Transparency key conditional for compliance to Plan S
Although the level of detail in the annual reports of learned societies is too low to get a good estimate on costs and benefit, Kramer is positively surprised by the level of transparency. “If you’d want to have an overview like this for most commercial publishers you’d have a very hard time.” She points out that under Plan S journals are urged to be even more transparent on the way in which costs are derived. “Hopefully we’ll get an even better insight into the cost model of publishers.”

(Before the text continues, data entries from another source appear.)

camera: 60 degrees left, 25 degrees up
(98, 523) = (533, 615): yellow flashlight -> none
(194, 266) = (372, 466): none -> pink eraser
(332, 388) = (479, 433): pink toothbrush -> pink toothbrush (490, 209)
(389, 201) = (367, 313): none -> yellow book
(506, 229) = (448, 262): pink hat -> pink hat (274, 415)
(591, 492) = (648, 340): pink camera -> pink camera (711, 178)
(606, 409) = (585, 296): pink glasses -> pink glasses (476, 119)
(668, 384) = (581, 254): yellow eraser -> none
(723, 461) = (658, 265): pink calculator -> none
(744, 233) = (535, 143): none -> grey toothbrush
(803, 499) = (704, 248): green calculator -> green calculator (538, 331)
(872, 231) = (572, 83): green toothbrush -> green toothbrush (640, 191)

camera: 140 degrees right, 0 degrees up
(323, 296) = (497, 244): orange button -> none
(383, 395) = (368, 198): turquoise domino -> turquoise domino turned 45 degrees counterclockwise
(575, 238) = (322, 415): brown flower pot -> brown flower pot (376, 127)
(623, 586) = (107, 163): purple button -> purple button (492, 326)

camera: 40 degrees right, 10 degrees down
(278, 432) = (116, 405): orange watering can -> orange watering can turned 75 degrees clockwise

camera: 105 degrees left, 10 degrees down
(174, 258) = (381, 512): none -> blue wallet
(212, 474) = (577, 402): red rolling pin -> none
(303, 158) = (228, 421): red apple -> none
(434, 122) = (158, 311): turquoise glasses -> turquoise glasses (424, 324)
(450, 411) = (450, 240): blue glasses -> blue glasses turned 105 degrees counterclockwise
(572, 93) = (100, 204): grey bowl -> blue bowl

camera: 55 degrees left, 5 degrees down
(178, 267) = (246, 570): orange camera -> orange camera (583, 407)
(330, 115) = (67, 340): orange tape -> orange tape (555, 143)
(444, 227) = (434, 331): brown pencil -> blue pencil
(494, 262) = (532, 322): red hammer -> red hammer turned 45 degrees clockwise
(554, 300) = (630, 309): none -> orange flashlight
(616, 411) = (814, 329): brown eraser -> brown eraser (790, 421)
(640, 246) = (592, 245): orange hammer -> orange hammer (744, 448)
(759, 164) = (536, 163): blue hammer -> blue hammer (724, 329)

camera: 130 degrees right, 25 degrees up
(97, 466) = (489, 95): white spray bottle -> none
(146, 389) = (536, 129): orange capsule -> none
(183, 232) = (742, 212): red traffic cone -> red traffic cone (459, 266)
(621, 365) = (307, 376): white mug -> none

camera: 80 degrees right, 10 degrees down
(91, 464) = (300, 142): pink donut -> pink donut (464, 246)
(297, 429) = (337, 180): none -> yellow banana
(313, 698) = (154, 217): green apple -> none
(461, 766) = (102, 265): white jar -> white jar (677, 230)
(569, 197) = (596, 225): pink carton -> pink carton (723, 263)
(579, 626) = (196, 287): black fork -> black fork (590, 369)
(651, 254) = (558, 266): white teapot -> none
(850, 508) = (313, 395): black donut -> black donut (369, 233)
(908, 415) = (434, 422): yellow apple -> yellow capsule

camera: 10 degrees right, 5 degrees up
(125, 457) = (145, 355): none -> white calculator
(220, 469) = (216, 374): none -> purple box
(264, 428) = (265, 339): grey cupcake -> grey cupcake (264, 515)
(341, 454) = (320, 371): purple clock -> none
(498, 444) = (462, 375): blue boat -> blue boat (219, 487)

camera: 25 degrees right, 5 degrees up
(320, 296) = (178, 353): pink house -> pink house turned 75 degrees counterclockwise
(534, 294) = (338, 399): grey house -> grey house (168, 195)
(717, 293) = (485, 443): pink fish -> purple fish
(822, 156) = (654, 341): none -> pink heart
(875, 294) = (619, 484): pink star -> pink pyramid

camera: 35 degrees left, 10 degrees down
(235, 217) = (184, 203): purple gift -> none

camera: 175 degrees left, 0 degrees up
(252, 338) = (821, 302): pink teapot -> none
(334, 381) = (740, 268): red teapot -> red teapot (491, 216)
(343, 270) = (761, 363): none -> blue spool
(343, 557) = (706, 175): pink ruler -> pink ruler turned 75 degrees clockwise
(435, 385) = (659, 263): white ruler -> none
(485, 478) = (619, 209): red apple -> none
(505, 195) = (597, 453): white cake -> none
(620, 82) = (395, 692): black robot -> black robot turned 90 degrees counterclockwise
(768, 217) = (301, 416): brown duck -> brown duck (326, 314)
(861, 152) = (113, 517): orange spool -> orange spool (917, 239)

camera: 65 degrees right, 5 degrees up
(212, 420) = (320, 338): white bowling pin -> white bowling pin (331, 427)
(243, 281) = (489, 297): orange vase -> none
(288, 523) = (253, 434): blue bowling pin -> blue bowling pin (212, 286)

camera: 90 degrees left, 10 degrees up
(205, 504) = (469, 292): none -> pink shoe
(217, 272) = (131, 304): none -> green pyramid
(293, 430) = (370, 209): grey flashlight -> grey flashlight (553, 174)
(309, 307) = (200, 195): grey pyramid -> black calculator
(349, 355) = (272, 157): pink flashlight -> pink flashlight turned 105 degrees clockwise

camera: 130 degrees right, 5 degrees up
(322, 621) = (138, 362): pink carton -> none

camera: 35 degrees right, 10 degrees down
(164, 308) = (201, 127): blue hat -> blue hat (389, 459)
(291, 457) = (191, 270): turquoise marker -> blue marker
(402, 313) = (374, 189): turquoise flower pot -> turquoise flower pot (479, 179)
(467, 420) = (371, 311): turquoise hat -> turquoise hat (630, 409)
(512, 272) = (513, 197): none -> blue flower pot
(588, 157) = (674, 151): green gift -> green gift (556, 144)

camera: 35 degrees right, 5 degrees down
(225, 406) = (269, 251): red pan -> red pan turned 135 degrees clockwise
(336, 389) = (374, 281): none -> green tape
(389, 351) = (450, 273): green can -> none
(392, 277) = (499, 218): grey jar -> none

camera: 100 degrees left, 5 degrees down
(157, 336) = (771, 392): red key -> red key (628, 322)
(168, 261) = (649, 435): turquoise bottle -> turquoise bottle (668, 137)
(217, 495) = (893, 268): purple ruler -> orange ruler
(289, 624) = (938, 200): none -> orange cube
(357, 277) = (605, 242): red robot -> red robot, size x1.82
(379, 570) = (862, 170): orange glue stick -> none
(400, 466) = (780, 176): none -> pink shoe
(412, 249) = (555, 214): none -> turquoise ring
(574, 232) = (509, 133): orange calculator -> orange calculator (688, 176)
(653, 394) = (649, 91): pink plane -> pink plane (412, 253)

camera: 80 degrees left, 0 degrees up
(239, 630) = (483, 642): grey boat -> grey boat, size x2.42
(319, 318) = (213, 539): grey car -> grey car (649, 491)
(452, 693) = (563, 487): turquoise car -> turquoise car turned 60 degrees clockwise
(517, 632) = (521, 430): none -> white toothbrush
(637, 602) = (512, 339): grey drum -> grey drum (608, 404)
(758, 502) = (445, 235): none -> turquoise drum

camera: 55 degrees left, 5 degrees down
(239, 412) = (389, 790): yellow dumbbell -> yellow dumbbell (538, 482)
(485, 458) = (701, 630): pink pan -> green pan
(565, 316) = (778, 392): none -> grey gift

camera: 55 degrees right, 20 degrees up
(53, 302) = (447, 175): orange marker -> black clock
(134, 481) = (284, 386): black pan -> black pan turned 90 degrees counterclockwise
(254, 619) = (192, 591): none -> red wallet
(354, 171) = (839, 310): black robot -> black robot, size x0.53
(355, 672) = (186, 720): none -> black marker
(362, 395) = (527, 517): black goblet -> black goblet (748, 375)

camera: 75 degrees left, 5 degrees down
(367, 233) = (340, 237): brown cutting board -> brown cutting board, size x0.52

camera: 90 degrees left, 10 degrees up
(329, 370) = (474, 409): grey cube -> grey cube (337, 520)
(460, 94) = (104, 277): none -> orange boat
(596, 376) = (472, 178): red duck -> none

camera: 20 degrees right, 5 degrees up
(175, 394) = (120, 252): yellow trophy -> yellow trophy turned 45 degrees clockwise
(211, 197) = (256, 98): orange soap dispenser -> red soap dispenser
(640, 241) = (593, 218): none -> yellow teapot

In the revised implementation of Plan S transparency is still a key conditional for compliance. In a previous interview with ScienceGuide president of the Dutch research funder NWO Stan Gielen indicated that in order to comply with the Plan S requirements journals would have to be upfront on how their APC is compiled. “We’re not going to require full transparency from every journal, but if an APC is ludicrously high, we’ll definitely ask questions about their business model.”
We just have to face the fact that the transition is not free"
Learned societies will have to come up with a convincing rationale behind their business model as well. Under the revised Plan S there is a grace period in which they can make the transition to full open access and a valid business model. “In the end we’re moving away from a model in which research funders are de facto subsidising learned societies through subscriptions, whilst also paying royal APC’s.” Clearly then the members of cOAlition S – in contrast to the Royal Academy – do not regard using the margin as a ‘profit’ that learned societies to the benefit of their members and respective field as “reasonable”.
The transition is not free
Evaluating the current business model of most learned societies on a macro-economic level one has to conclude that a considerable sum of public funds is used to fund learned societies. But only after commercial publishers take their share of the ‘the profits’. Academics are intentionally left in the dark on the business model on the publisher’s side, whilst simultaneously boasting a great deal for themselves.
What is unclear however, is whether in the end a system in which learned societies would take up the tasks now performed by their commercial counterparts would save (public) money. Are learned societies up to the task?
Looking back in history one might be tempted to conclude that the most cost effective solution for science itself would be to revert tot the ‘generosity’ model. A system in which learned societies are sponsored by governments, institutions or university libraries in order to maintain their platforms and/or publish their periodicals. This would simultaneously put the intellectual ownership back with the creator.
In a way Fletcher welcomes the intentions of Plan S but is sceptical about its feasibility. “We just have to face the fact that the transition is not free, and might even cost money. It cost a lot to publish a journal well.” In essence what research institutes would have to decide is to stop spending their money on subscriptions and become outlets themselves again.
“If all scientists started to boycott paywalled journals as of this moment, the few compliant journals they could send their articles to would be paralysed.” The only way the plan will work is if there is a substantial investment in new journals. “But I don’t see a lot of enthusiasm for that right now.”